YOUR TASK
Retype the data word for word, starting at the line that contains "Which series has" and continuing through the last line of the data. Leave the pictures out of your answer.

══ EXTRACTED ENTRIES ══

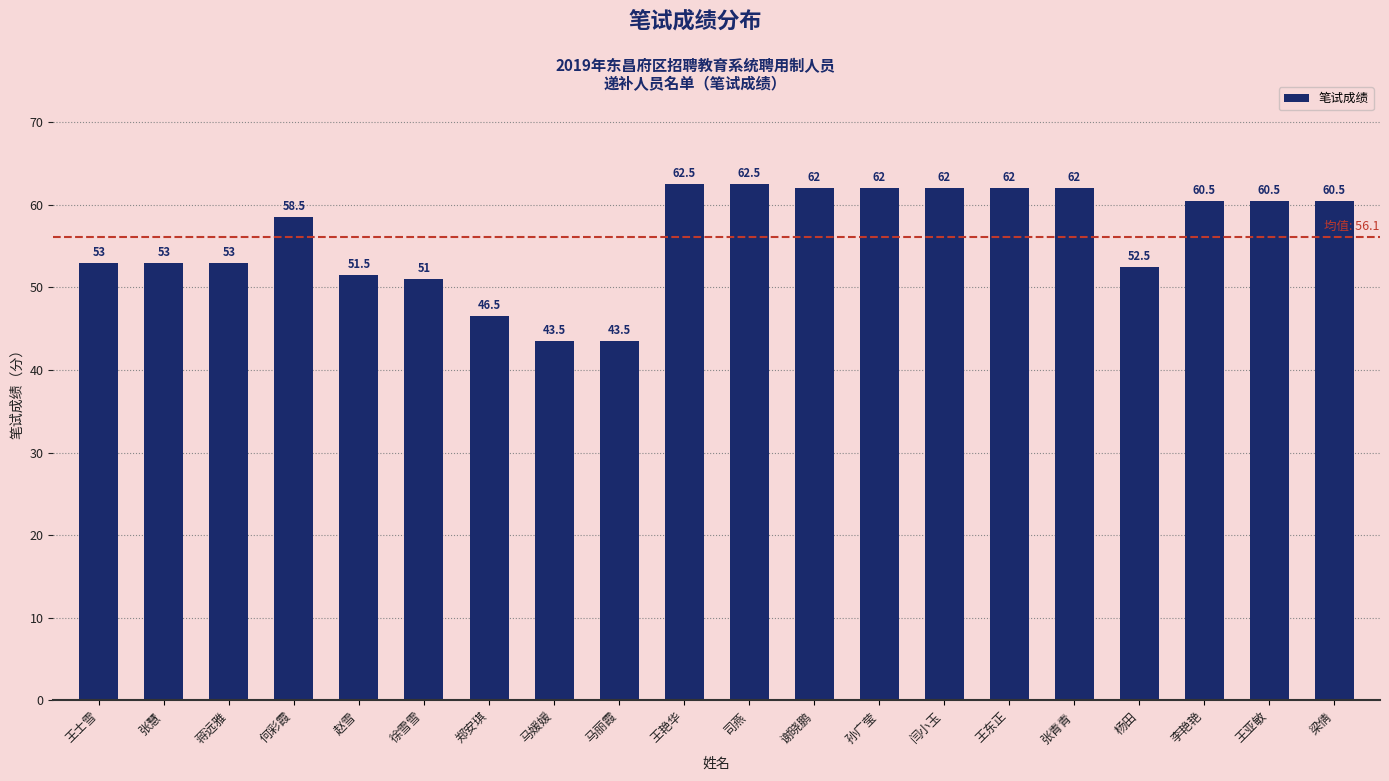

What is the difference between the values at 何彩霞 and 梁倩?

2.0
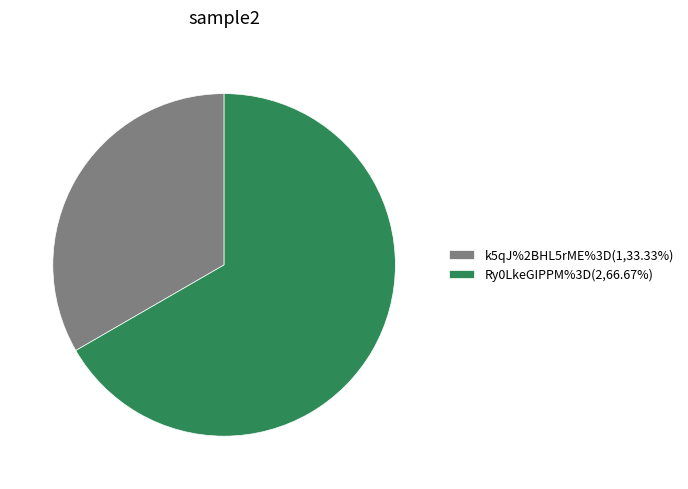

What is the ratio of the value at k5qJ%2BHL5rME%3D to the value at Ry0LkeGIPPM%3D?

0.5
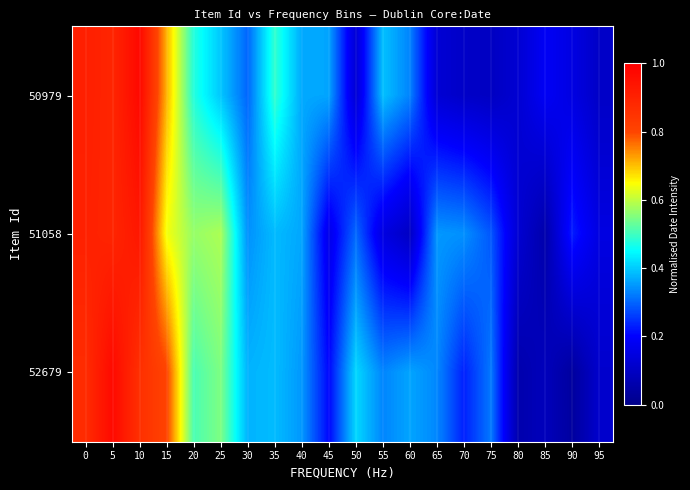

Reading right to left, what are all the values shown in this chart?

50979: 95=0.1	90=0.2	85=0.2	80=0.1	75=0.1	70=0.1	65=0.1	60=0.3	55=0.4	50=0.1	45=0.4	40=0.4	35=0.5	30=0.3	25=0.4	20=0.5	15=0.7	10=1.0	5=0.9	0=0.9
51058: 95=0.2	90=0.2	85=0.1	80=0.1	75=0.3	70=0.3	65=0.3	60=0.1	55=0.1	50=0.3	45=0.2	40=0.4	35=0.4	30=0.3	25=0.6	20=0.6	15=0.6	10=0.9	5=0.9	0=0.9
52679: 95=0.1	90=0.0	85=0.1	80=0.1	75=0.3	70=0.2	65=0.3	60=0.4	55=0.3	50=0.4	45=0.2	40=0.3	35=0.4	30=0.4	25=0.5	20=0.5	15=0.8	10=0.9	5=1.0	0=0.9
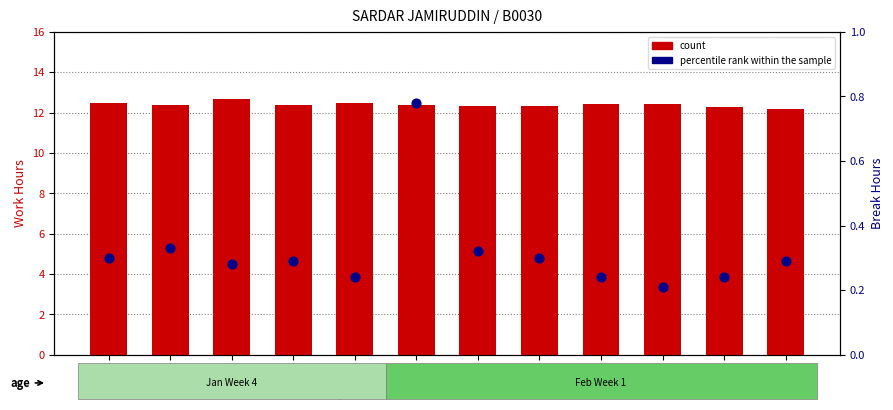

Which series has the widest spread of Y values?

percentile rank within the sample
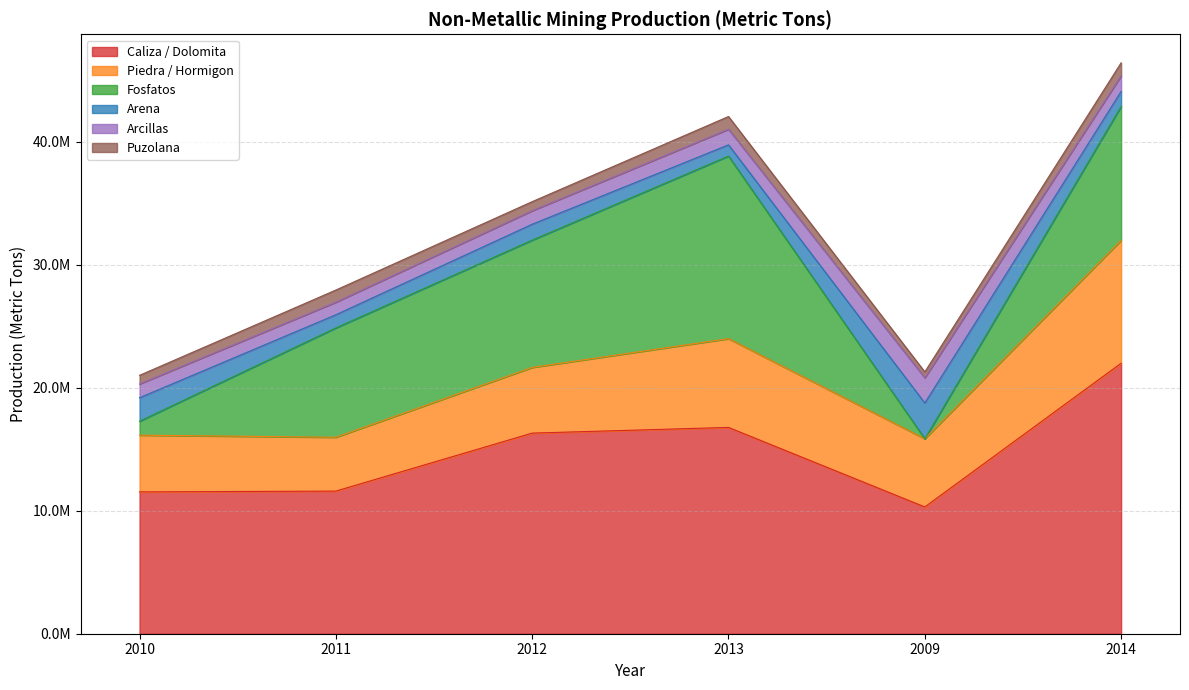

List the series in order of their peak value, lowest first.

Puzolana, Arcillas, Arena, Piedra / Hormigon, Fosfatos, Caliza / Dolomita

═══

PROBLEM SOLUTION
Which series has the widest spread of Y values?

percentile rank within the sample

List the series in order of their peak value, lowest first.

Puzolana, Arcillas, Arena, Piedra / Hormigon, Fosfatos, Caliza / Dolomita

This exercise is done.